EXERCISE
From the line containing "Fax: +40 261 827223" through the last line of the entries below, repeat each line word for word and leave out the rest.

INPUT MATERIAL
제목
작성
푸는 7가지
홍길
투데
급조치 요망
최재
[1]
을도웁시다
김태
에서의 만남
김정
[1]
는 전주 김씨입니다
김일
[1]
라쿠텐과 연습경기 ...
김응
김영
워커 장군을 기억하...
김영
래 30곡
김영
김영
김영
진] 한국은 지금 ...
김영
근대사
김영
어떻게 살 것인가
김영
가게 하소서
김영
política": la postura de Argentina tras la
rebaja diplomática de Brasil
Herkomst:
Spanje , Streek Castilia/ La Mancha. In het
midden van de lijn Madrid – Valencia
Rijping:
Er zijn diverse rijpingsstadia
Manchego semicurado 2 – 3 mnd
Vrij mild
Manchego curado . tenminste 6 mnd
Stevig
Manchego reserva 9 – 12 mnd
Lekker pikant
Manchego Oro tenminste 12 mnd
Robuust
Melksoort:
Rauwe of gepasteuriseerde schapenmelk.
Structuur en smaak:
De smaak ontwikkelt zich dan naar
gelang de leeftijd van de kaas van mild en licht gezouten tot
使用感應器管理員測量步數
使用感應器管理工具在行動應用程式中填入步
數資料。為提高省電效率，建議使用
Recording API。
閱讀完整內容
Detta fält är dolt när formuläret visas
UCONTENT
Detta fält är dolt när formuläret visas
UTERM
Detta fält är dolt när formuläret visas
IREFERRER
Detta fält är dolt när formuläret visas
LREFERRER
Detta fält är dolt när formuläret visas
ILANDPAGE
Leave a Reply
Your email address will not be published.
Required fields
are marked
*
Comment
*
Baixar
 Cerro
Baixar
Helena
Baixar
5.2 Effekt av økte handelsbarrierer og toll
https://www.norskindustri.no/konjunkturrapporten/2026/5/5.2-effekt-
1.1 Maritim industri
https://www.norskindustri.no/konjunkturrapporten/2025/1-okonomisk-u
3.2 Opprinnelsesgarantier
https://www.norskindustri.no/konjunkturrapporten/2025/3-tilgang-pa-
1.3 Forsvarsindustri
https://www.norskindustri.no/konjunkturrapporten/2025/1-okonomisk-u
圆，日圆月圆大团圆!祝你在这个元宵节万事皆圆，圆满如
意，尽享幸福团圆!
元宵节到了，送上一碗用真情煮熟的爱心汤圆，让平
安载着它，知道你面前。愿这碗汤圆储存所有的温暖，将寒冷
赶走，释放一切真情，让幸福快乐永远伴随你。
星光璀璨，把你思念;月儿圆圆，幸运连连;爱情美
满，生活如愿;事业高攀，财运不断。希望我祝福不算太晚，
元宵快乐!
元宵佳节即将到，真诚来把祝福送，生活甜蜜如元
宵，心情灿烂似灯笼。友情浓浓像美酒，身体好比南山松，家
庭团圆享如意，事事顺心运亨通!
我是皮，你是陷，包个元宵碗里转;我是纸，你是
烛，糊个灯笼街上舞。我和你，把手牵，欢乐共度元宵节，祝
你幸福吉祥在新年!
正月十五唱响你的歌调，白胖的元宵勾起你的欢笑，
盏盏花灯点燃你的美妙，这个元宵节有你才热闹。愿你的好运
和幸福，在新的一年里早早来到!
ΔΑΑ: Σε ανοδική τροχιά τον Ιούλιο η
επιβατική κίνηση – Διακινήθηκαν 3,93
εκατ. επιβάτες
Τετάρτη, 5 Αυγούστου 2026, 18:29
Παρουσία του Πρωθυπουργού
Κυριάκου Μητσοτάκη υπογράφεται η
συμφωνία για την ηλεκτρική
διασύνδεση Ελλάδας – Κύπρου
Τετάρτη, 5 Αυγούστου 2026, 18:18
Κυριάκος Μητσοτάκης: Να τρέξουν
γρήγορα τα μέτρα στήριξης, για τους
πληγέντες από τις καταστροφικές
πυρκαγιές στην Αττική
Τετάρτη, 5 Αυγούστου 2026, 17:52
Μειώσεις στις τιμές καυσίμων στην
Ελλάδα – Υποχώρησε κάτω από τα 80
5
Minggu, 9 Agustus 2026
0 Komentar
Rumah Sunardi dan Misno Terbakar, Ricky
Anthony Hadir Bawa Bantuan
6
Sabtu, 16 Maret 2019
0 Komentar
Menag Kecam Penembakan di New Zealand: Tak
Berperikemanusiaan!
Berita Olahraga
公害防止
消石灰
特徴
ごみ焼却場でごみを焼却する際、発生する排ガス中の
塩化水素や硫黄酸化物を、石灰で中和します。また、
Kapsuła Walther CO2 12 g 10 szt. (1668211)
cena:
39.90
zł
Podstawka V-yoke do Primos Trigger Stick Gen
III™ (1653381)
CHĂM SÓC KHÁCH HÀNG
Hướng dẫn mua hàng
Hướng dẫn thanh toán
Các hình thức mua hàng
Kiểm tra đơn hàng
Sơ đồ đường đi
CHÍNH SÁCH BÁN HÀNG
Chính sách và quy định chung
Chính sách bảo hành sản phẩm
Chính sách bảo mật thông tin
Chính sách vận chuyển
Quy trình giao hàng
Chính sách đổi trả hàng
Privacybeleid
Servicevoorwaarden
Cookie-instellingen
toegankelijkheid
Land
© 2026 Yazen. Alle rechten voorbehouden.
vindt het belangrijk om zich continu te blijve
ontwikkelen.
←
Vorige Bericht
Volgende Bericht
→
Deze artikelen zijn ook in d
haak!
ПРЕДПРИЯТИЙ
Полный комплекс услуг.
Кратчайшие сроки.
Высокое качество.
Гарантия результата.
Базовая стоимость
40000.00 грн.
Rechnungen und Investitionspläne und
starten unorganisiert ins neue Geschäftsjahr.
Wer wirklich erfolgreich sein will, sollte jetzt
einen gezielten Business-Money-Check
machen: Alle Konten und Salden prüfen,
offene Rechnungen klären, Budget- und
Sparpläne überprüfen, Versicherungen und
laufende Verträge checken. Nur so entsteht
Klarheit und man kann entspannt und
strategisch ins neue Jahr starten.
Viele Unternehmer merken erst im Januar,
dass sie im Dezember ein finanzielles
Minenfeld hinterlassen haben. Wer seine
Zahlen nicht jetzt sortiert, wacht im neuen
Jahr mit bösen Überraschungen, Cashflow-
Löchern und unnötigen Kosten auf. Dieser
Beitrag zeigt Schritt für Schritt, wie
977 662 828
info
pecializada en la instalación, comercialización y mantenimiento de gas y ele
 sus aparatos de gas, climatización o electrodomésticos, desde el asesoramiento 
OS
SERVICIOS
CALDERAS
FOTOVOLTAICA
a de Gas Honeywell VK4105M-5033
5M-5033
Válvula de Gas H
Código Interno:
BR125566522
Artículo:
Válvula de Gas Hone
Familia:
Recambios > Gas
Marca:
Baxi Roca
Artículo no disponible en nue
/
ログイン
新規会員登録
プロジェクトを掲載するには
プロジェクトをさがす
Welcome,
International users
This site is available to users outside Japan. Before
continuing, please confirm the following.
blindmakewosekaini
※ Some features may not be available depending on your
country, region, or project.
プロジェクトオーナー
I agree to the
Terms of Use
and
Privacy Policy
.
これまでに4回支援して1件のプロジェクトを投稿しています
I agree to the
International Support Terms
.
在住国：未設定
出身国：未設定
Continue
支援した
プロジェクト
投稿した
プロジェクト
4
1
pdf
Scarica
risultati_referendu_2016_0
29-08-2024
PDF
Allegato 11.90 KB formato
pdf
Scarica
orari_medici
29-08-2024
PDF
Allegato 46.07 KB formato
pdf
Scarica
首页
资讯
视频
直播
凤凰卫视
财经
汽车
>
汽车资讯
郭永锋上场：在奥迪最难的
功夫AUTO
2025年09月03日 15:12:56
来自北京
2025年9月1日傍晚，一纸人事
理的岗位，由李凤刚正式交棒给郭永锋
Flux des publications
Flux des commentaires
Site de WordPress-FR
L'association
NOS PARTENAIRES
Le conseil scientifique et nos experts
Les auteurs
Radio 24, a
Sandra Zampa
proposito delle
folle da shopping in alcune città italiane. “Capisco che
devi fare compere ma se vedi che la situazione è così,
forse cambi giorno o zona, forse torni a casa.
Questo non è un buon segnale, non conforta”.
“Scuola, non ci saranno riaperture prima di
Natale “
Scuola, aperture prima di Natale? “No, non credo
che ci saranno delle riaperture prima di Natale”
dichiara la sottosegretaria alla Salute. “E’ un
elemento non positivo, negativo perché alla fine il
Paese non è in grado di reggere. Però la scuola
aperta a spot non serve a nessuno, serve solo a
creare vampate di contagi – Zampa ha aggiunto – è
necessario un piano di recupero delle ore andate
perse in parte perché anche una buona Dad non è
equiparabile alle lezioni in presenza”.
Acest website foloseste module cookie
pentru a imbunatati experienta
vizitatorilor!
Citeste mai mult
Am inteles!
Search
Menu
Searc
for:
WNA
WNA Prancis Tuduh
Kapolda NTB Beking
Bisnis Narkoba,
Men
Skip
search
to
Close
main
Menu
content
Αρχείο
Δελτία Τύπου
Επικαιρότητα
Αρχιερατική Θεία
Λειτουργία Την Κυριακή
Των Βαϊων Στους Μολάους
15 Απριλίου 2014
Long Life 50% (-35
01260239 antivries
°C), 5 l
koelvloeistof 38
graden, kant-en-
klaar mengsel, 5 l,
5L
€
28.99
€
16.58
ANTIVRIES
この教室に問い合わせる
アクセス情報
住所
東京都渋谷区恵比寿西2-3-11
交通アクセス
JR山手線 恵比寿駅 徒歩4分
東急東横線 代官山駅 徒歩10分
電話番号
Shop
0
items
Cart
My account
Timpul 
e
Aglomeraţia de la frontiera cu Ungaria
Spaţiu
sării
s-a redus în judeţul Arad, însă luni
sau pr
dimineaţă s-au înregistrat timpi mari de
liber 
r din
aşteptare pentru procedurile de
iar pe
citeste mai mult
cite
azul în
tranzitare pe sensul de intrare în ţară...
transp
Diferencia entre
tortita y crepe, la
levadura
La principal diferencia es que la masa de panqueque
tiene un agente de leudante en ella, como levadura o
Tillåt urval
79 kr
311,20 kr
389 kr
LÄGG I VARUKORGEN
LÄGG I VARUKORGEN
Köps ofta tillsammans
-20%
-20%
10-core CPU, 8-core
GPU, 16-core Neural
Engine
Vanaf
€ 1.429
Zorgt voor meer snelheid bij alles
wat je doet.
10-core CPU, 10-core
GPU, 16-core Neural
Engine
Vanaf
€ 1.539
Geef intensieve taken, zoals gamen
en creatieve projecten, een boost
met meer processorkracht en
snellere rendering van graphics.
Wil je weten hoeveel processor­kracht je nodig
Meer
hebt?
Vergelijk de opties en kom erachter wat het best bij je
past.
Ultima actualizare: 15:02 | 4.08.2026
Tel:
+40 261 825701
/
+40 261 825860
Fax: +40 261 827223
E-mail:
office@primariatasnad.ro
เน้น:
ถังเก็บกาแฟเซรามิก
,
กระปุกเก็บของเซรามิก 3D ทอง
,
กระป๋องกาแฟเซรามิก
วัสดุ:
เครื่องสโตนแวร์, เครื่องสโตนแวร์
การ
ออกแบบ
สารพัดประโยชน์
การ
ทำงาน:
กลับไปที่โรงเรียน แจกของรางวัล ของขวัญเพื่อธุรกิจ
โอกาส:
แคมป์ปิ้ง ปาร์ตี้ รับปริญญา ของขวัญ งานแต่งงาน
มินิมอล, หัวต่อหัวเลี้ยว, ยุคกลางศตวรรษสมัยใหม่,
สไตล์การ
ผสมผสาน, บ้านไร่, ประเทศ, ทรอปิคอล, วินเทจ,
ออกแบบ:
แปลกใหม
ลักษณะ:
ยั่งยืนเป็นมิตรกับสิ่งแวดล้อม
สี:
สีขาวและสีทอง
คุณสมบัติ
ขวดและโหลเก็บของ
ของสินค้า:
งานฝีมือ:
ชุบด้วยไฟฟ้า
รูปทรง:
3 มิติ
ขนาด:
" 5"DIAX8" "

ANSWER BOX
Fax: +40 261 827223
E-mail:
office@primariatasnad.ro
เน้น:
ถังเก็บกาแฟเซรามิก
,
กระปุกเก็บของเซรามิก 3D ทอง
,
กระป๋องกาแฟเซรามิก
วัสดุ:
เครื่องสโตนแวร์, เครื่องสโตนแวร์
การ
ออกแบบ
สารพัดประโยชน์
การ
ทำงาน:
กลับไปที่โรงเรียน แจกของรางวัล ของขวัญเพื่อธุรกิจ
โอกาส:
แคมป์ปิ้ง ปาร์ตี้ รับปริญญา ของขวัญ งานแต่งงาน
มินิมอล, หัวต่อหัวเลี้ยว, ยุคกลางศตวรรษสมัยใหม่,
สไตล์การ
ผสมผสาน, บ้านไร่, ประเทศ, ทรอปิคอล, วินเทจ,
ออกแบบ:
แปลกใหม
ลักษณะ:
ยั่งยืนเป็นมิตรกับสิ่งแวดล้อม
สี:
สีขาวและสีทอง
คุณสมบัติ
ขวดและโหลเก็บของ
ของสินค้า:
งานฝีมือ:
ชุบด้วยไฟฟ้า
รูปทรง:
3 มิติ
ขนาด:
" 5"DIAX8" "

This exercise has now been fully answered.